Task prompt: Retype the range from the line holding "[447,223,509,234] 16.43/[IETF ->" to the last line of the listing, inclusive, exactly as it appears and with nothing else.

START Records provided

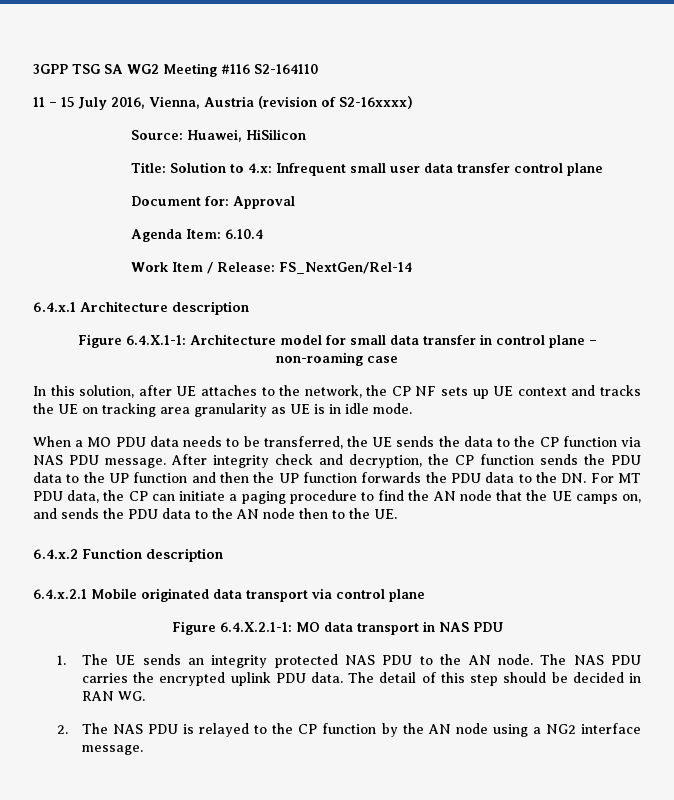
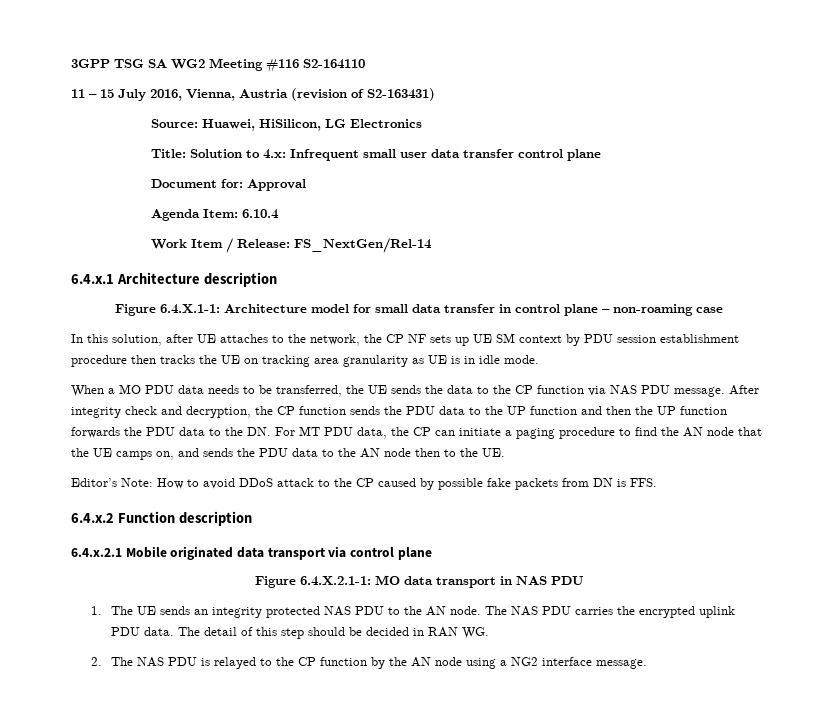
[339,96,413,109] S2-16xxxx) -> [367,88,435,101] S2-163431)
[245,129,306,140] HiSilicon -> [258,119,422,131] HiSilicon, LG Electronics
[517,385,596,396] context and -> [496,333,739,346] [71,355,156,367] SM context by PDU session establishment procedure then
(397, 514) none -> [71,478,657,490] // Editor’s Note: How to avoid DDoS attack to the CP caused by possible fake packets from DN is FFS.

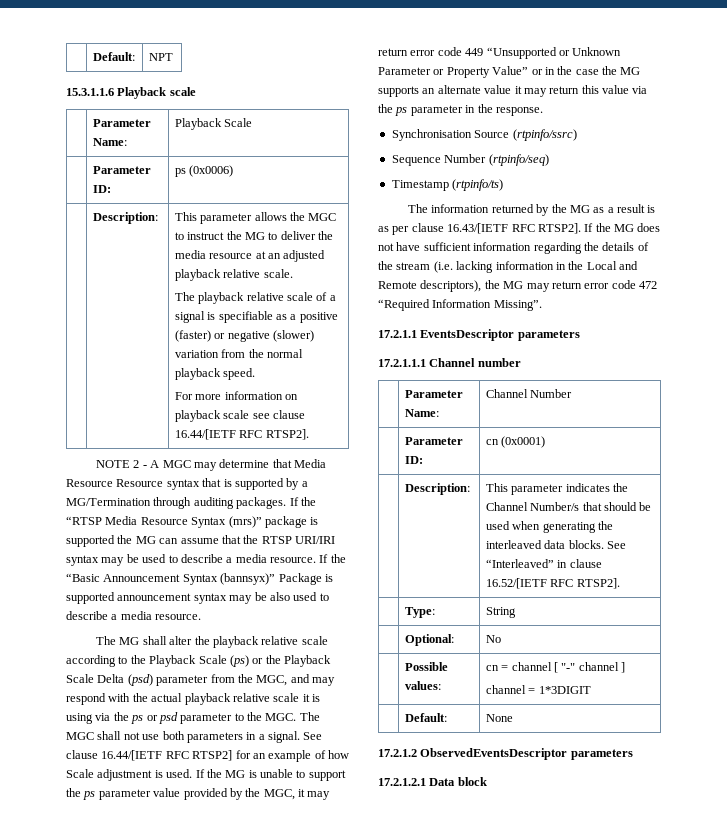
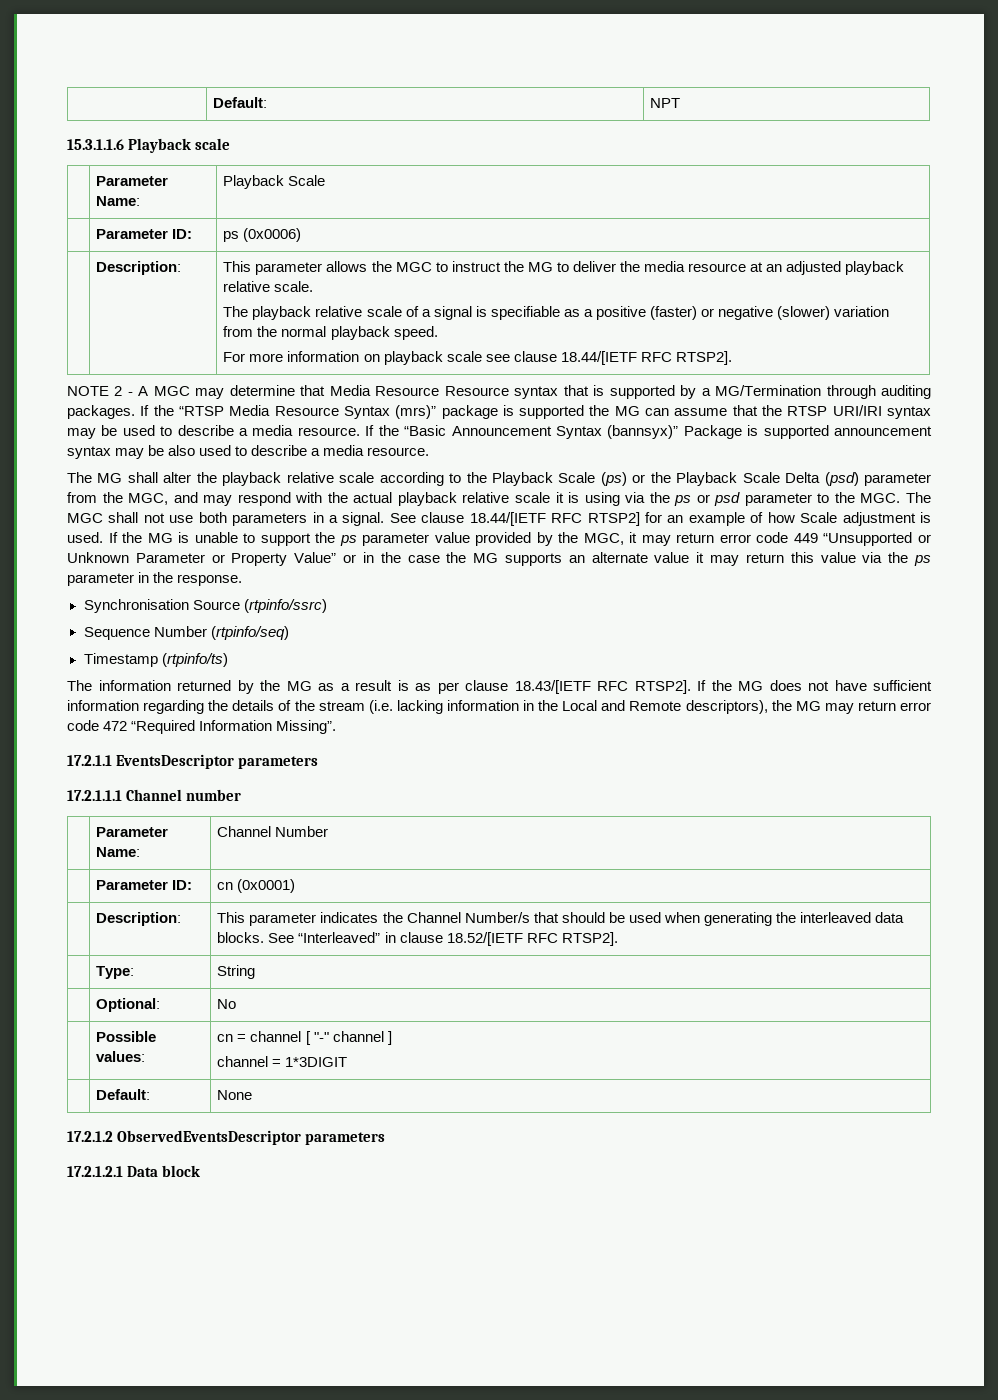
[174,429,236,440] 16.44/[IETF -> [560,351,637,365] 18.44/[IETF
[101,750,163,761] 16.44/[IETF -> [469,512,546,526] 18.44/[IETF
[447,223,509,234] 16.43/[IETF -> [514,680,591,694] 18.43/[IETF
[485,578,547,589] 16.52/[IETF -> [446,932,523,946] 18.52/[IETF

END Records provided

The answer:
[447,223,509,234] 16.43/[IETF -> [514,680,591,694] 18.43/[IETF
[485,578,547,589] 16.52/[IETF -> [446,932,523,946] 18.52/[IETF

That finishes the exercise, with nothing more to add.